Numbers are emitted the same as before—it just pushes them to the stack as a 64-bit floating-point type.

Parameters are handled through an array of doubles. The method now takes a parameter array which is used as a reference. To make this a bit easier to understand, I'll start with how this code is used:
EvaluatorDelegate del = GetDynamicMethod(tree, new string[] { "x", "y" });
double result = del(new double[] { x, y });

The delegate created by this method takes a double array whose elements correspond to the string array passed into GetDynamicMethod(). Looking at the code, when it finds a parameter, it checks the string array for the name of the parameter and saves that index. Then it loads the parameter value from the double array with the following:
il.Emit(OpCodes.Ldarg_0);
il.Emit(OpCodes.Ldc_I4, pindex);
il.Emit(OpCodes.Ldelem_R8);

These opcodes push the double array (which is passed into the delegate as the first method argument) to the stack, followed by the desired index (found by searching the string array). The last opcode pops both of those and replaces them with the desired array element.

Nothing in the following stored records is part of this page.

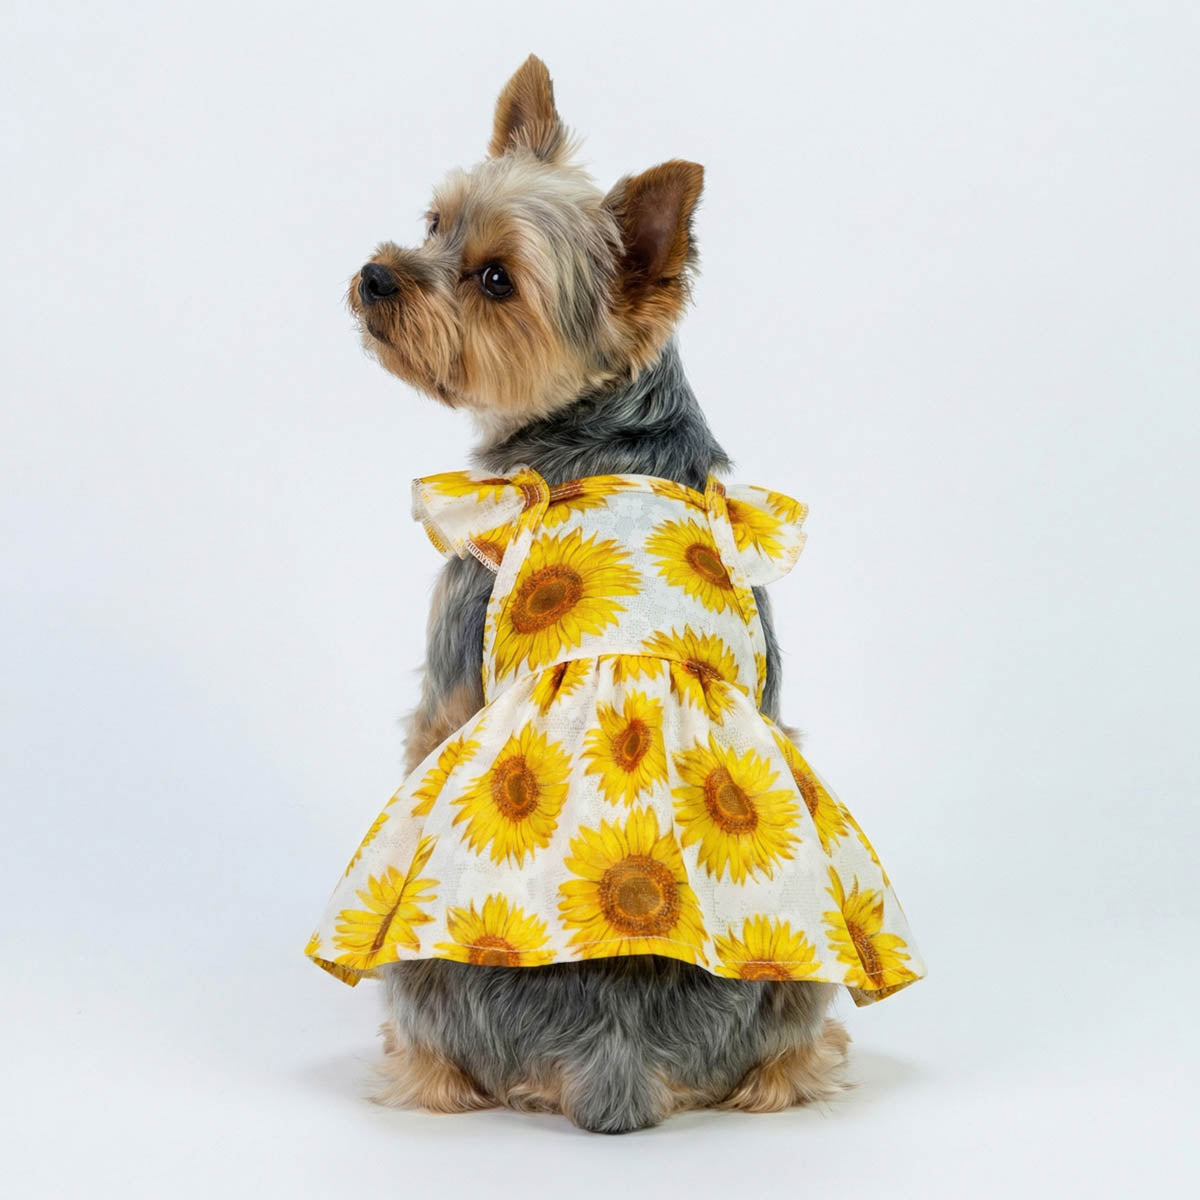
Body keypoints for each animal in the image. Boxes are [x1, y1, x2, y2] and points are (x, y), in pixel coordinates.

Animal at [345, 55, 851, 1133]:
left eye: (497, 280)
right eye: (435, 220)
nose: (377, 276)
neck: (603, 419)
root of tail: (616, 1056)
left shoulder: (453, 659)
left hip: (425, 976)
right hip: (798, 981)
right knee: (784, 1064)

This could probably be improved by creating a delegate with an argument for each desired parameter. The DynamicMethod constructor takes a Type[] detailing these, so I could create that from the string array. This would remove the array indexing and reduce the opcodes to a single load—increasing performance. I'll do that later.

That's basically the only changes to this method. The nature of postfix notation—where an operator comes after its arguments, is exactly how .NET's CLR works. Assuming an expression is syntactically correct and parsed to a tree correctly, an operator is guaranteed to have its operands already on the stack by the time Emit() is called. Look at this implementation:
public class Addition : BaseOperator
{
public override void Emit(System.Reflection.Emit.ILGenerator ilg)
{
ilg.Emit(OpCodes.Add);
}
}

Painfully easy. Method calls are also possible:
public class Sine : BaseFunction
{
public override void Emit(System.Reflection.Emit.ILGenerator ilg)
{
ilg.Emit(OpCodes.Call, typeof(System.Math).GetMethod("Sin"));
}
}

Some are not quite as simple:
public class Secant : BaseFunction
{
public override void Emit(System.Reflection.Emit.ILGenerator ilg)
{
ilg.Emit(OpCodes.Call, typeof(System.Math).GetMethod("Cos"));
ilg.Emit(OpCodes.Stloc_0);
ilg.Emit(OpCodes.Ldc_R8, 1.0D);
ilg.Emit(OpCodes.Ldloc_0);
ilg.Emit(OpCodes.Div);
}
}

Secant is defined as 1/cos(x), so I evaluate cosine, then store that in the first local variable (this is the temp1 variable created above). I push 1 on the stack, followed by the temp1 variable, and divide. The Div opcode returns double.NaN when dividing by zero, so no error checking is required.